**PROVIDED ENTRIES:**
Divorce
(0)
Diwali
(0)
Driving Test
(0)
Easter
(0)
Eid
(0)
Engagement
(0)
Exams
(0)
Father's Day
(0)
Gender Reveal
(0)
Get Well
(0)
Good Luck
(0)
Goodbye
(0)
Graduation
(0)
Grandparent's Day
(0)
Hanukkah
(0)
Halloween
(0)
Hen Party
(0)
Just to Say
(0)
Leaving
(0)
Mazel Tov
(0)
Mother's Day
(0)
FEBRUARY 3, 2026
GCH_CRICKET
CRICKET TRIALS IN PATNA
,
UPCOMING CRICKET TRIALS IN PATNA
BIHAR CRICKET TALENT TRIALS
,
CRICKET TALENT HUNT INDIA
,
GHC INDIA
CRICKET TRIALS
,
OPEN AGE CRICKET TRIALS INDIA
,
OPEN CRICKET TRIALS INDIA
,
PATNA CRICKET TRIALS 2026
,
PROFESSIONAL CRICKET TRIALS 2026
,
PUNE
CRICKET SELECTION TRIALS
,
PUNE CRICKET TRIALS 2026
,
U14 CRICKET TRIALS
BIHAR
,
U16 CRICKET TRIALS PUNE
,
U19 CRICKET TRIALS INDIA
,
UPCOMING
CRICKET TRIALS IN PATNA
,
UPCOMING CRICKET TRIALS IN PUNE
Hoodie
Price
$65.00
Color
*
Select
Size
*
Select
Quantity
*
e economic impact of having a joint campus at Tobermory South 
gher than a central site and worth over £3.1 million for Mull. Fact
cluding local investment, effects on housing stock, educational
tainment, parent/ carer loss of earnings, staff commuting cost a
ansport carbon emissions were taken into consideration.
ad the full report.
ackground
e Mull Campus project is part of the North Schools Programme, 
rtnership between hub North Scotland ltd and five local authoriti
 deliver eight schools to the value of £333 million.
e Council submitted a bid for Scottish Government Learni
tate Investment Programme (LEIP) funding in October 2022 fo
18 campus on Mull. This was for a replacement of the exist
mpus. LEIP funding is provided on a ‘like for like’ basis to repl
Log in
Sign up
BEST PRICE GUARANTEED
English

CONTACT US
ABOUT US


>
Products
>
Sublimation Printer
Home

**ABOUT THIS TASK:**
Rewrite the material above, changing each "PUNE" to "NAGPUR" and keeping everything else the same.

**SOLUTION TO THIS EXERCISE:**
Divorce
(0)
Diwali
(0)
Driving Test
(0)
Easter
(0)
Eid
(0)
Engagement
(0)
Exams
(0)
Father's Day
(0)
Gender Reveal
(0)
Get Well
(0)
Good Luck
(0)
Goodbye
(0)
Graduation
(0)
Grandparent's Day
(0)
Hanukkah
(0)
Halloween
(0)
Hen Party
(0)
Just to Say
(0)
Leaving
(0)
Mazel Tov
(0)
Mother's Day
(0)
FEBRUARY 3, 2026
GCH_CRICKET
CRICKET TRIALS IN PATNA
,
UPCOMING CRICKET TRIALS IN PATNA
BIHAR CRICKET TALENT TRIALS
,
CRICKET TALENT HUNT INDIA
,
GHC INDIA
CRICKET TRIALS
,
OPEN AGE CRICKET TRIALS INDIA
,
OPEN CRICKET TRIALS INDIA
,
PATNA CRICKET TRIALS 2026
,
PROFESSIONAL CRICKET TRIALS 2026
,
NAGPUR
CRICKET SELECTION TRIALS
,
NAGPUR CRICKET TRIALS 2026
,
U14 CRICKET TRIALS
BIHAR
,
U16 CRICKET TRIALS NAGPUR
,
U19 CRICKET TRIALS INDIA
,
UPCOMING
CRICKET TRIALS IN PATNA
,
UPCOMING CRICKET TRIALS IN NAGPUR
Hoodie
Price
$65.00
Color
*
Select
Size
*
Select
Quantity
*
e economic impact of having a joint campus at Tobermory South 
gher than a central site and worth over £3.1 million for Mull. Fact
cluding local investment, effects on housing stock, educational
tainment, parent/ carer loss of earnings, staff commuting cost a
ansport carbon emissions were taken into consideration.
ad the full report.
ackground
e Mull Campus project is part of the North Schools Programme, 
rtnership between hub North Scotland ltd and five local authoriti
 deliver eight schools to the value of £333 million.
e Council submitted a bid for Scottish Government Learni
tate Investment Programme (LEIP) funding in October 2022 fo
18 campus on Mull. This was for a replacement of the exist
mpus. LEIP funding is provided on a ‘like for like’ basis to repl
Log in
Sign up
BEST PRICE GUARANTEED
English

CONTACT US
ABOUT US


>
Products
>
Sublimation Printer
Home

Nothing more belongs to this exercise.